- _THE TASK_
Find the word "Фантазия" in the listing, and copy out each line where it turns up.

- _SOURCE MATERIAL_
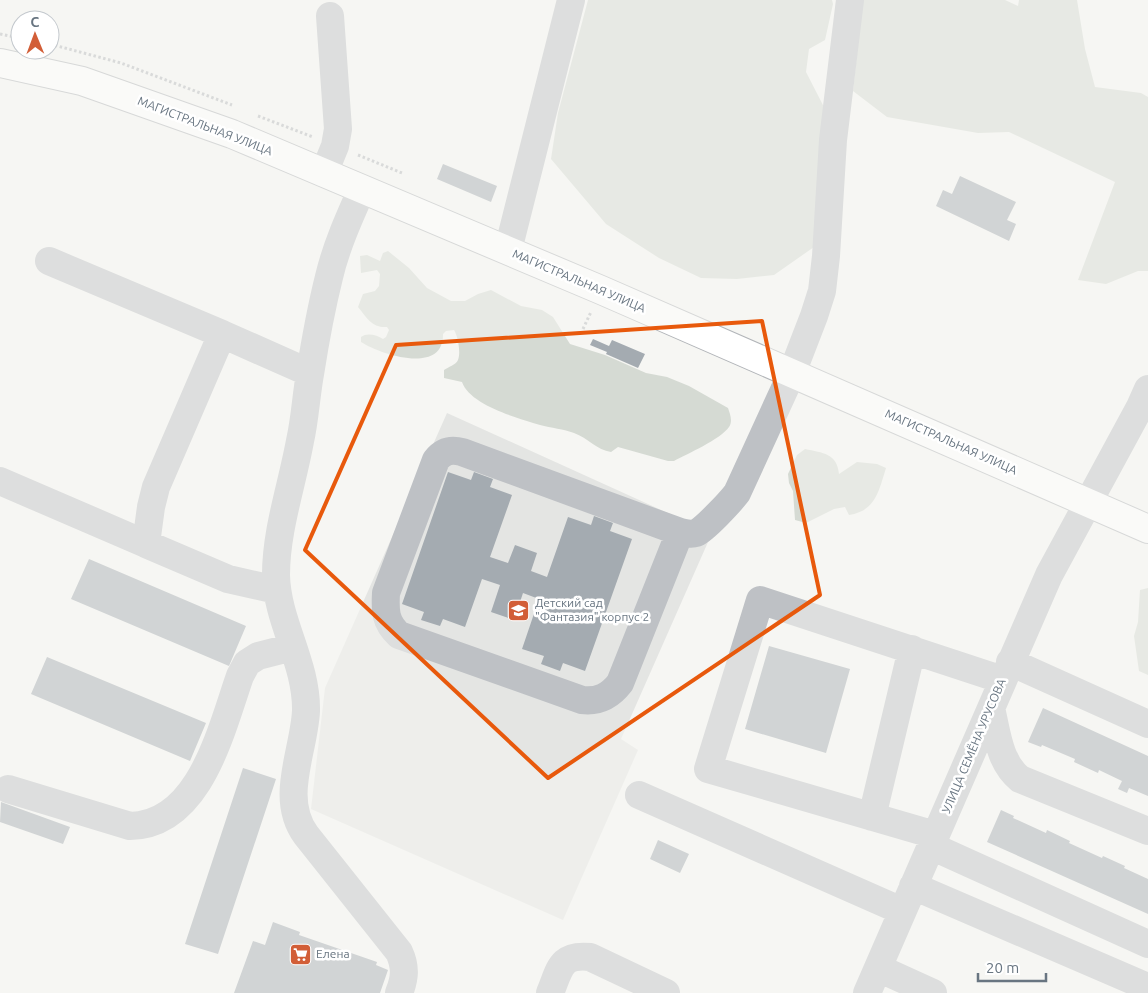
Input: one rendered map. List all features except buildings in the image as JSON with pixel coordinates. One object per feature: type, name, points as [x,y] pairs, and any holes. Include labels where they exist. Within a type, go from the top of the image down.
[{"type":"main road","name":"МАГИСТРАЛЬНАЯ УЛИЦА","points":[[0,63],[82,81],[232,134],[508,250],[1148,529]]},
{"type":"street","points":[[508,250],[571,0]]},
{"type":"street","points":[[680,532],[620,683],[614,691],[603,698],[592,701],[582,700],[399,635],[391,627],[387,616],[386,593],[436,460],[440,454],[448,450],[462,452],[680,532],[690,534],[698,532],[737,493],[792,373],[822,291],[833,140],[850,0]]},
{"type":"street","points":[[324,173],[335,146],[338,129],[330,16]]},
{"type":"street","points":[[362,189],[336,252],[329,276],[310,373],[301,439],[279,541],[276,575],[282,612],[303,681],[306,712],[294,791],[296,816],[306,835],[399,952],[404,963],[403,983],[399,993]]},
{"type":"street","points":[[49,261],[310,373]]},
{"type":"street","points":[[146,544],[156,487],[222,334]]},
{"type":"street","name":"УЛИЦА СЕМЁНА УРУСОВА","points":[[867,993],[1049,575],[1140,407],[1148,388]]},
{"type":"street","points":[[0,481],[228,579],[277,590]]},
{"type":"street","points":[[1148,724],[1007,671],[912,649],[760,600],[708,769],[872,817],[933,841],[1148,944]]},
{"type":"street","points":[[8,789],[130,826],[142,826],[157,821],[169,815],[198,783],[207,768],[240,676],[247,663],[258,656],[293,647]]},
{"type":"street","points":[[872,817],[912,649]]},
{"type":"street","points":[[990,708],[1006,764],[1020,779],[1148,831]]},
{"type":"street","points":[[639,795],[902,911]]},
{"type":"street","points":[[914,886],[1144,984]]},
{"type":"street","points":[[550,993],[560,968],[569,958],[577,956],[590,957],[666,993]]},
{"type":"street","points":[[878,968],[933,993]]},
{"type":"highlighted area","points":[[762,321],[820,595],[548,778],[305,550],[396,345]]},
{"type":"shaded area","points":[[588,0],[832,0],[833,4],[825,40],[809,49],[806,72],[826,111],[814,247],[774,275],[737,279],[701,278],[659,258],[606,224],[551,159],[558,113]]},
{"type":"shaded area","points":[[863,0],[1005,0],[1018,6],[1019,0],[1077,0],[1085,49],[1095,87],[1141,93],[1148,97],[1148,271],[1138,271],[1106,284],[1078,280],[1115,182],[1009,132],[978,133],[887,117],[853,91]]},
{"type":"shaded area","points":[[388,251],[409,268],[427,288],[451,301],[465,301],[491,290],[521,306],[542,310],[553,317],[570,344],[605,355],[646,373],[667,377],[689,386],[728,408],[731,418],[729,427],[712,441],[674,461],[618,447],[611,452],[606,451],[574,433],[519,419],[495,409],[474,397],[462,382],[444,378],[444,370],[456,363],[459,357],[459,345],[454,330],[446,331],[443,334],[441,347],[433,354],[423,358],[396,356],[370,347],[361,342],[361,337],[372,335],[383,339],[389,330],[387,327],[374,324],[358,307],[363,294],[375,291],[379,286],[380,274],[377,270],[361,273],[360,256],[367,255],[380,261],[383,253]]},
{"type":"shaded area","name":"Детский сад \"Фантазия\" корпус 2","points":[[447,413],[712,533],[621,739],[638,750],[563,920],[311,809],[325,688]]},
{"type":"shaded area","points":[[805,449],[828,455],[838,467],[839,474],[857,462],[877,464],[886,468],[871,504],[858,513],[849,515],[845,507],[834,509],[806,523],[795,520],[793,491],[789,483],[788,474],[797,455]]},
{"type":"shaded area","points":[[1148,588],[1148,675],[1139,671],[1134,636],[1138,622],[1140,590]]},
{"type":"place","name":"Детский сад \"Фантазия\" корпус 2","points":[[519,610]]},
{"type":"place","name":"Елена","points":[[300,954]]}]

* * *

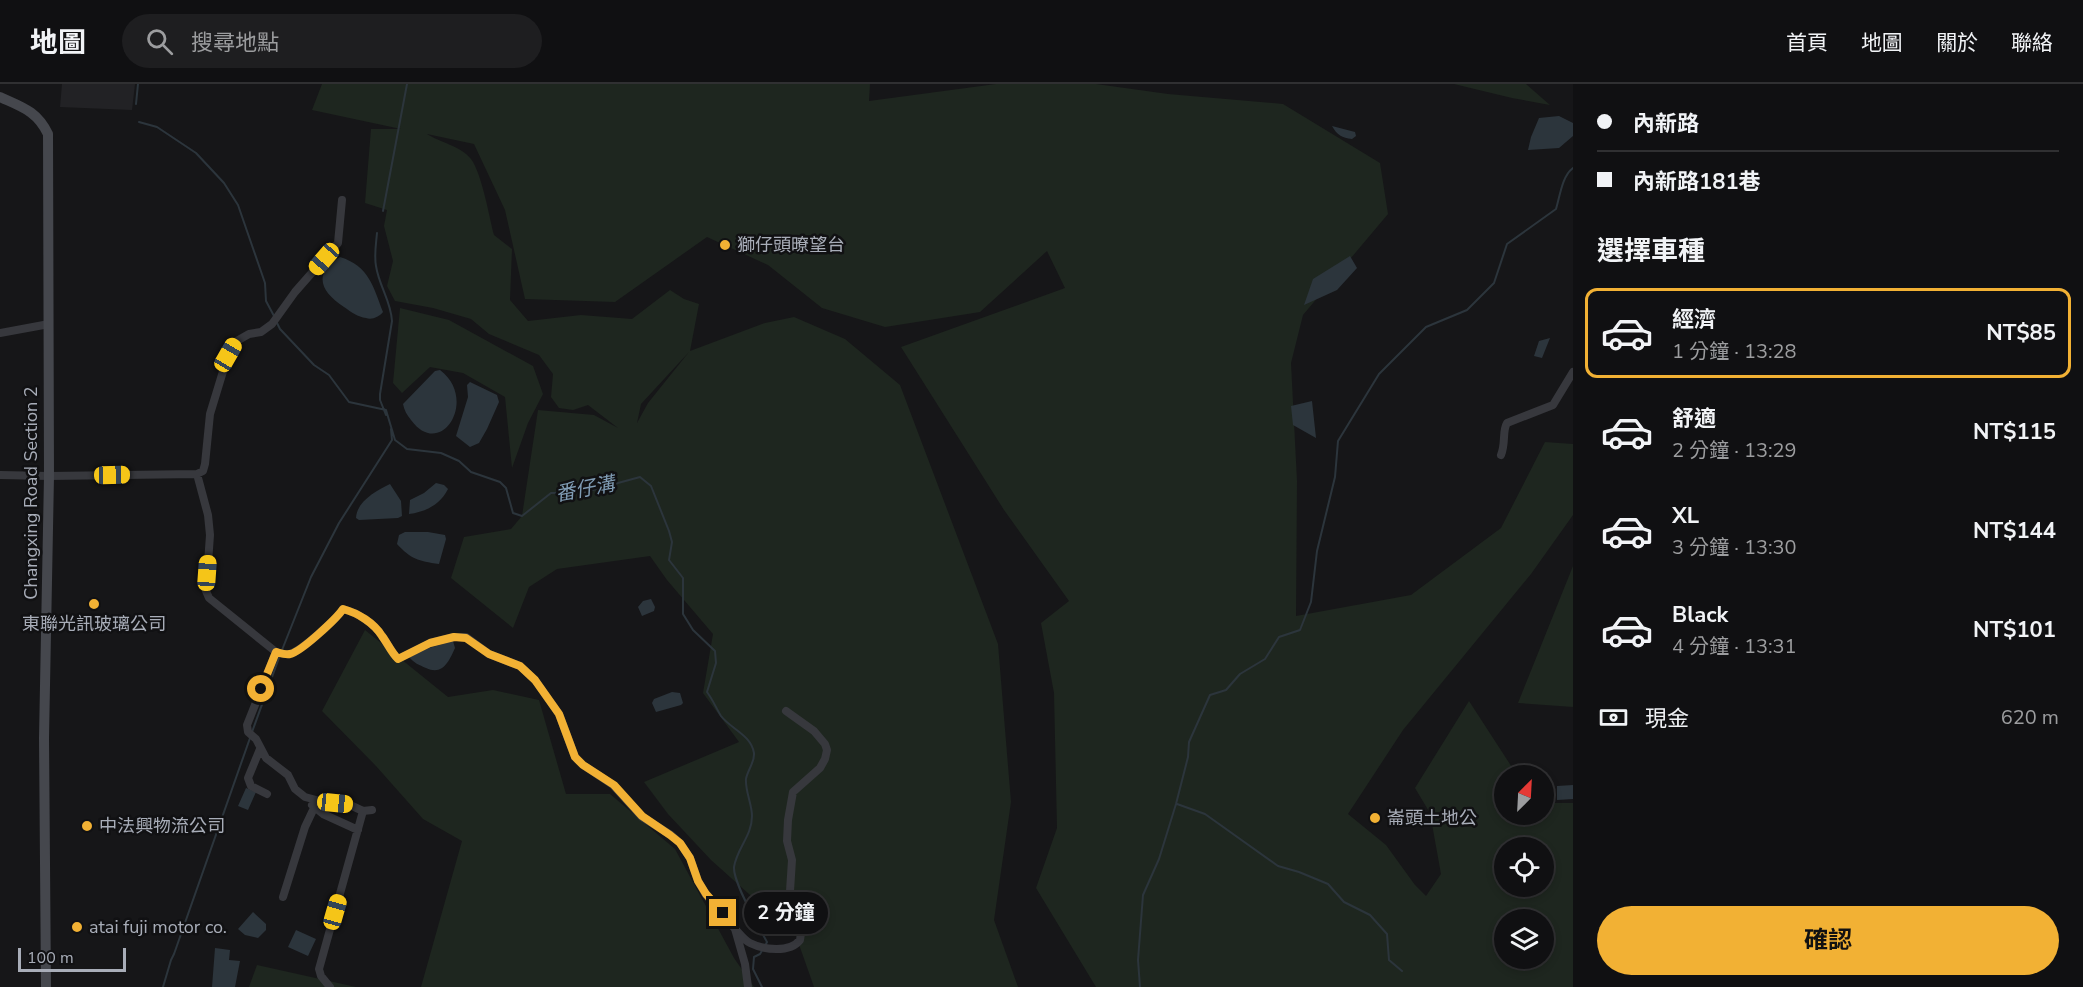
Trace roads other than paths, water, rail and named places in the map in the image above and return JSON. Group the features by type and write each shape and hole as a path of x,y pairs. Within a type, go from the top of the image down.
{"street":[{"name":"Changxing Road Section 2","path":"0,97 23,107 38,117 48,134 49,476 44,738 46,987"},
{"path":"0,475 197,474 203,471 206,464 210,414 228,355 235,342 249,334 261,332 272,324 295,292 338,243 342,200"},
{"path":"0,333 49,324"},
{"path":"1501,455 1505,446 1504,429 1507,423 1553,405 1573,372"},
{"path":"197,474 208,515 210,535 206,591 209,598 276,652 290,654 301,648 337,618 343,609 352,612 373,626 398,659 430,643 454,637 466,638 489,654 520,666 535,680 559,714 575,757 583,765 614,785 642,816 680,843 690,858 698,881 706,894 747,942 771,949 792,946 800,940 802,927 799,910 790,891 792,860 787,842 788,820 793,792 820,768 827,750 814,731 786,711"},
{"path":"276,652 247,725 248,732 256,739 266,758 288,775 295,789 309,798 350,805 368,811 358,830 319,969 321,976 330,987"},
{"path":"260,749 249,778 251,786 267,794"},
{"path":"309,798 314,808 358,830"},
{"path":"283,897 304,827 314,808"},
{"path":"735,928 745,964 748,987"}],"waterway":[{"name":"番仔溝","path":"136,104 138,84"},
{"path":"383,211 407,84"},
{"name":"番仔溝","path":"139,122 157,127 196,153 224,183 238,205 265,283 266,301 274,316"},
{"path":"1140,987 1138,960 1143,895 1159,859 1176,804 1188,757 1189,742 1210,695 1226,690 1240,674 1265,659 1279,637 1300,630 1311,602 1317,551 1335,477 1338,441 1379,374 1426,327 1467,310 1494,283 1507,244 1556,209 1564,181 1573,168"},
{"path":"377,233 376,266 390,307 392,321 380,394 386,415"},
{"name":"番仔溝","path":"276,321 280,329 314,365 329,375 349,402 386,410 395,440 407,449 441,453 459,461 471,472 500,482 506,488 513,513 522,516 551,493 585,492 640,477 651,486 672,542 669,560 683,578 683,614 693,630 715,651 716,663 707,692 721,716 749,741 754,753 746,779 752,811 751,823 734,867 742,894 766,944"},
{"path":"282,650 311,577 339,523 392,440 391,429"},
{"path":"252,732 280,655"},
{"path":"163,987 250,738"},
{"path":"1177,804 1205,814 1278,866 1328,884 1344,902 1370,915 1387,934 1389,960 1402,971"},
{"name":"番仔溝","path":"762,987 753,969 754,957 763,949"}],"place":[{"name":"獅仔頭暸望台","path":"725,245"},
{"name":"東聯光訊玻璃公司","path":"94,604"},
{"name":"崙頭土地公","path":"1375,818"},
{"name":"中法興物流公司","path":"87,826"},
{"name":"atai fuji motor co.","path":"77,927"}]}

* * *

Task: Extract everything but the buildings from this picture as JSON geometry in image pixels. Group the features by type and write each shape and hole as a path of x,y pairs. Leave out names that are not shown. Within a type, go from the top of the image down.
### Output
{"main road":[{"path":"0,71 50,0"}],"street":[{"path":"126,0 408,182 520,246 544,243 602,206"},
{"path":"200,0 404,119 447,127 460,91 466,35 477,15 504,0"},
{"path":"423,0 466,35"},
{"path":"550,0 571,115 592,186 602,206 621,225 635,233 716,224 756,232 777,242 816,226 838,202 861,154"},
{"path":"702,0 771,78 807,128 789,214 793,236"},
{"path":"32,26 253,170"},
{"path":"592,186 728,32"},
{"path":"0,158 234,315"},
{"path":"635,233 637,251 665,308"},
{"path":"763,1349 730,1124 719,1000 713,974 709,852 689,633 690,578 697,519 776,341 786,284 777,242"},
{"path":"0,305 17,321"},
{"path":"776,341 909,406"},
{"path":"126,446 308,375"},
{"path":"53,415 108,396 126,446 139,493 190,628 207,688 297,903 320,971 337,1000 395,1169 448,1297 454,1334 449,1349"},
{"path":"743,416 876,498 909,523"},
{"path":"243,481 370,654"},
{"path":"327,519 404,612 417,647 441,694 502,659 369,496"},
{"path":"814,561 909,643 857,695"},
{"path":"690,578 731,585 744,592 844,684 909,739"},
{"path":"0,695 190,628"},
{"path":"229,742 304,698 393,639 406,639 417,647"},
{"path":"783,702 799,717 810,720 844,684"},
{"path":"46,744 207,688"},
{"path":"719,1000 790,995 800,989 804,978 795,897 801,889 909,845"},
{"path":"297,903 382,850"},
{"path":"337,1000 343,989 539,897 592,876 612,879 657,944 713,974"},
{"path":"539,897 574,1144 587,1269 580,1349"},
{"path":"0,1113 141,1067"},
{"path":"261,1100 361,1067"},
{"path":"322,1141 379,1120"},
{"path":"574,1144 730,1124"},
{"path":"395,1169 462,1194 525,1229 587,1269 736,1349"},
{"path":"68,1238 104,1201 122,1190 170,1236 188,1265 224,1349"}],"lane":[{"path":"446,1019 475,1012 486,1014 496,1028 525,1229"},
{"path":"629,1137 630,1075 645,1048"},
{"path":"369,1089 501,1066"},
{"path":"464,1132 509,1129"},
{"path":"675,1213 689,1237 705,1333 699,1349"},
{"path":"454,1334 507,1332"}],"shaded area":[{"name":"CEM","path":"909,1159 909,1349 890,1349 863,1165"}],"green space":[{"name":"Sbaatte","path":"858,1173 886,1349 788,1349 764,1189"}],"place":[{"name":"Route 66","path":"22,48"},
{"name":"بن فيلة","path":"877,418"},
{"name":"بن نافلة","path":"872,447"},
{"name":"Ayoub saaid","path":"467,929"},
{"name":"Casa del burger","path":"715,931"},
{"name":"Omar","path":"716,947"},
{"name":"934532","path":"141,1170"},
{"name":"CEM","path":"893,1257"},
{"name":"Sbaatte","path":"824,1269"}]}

- _RESULT OF THE EXERCISE_
{"type":"shaded area","name":"Детский сад \"Фантазия\" корпус 2","points":[[447,413],[712,533],[621,739],[638,750],[563,920],[311,809],[325,688]]},
{"type":"place","name":"Детский сад \"Фантазия\" корпус 2","points":[[519,610]]},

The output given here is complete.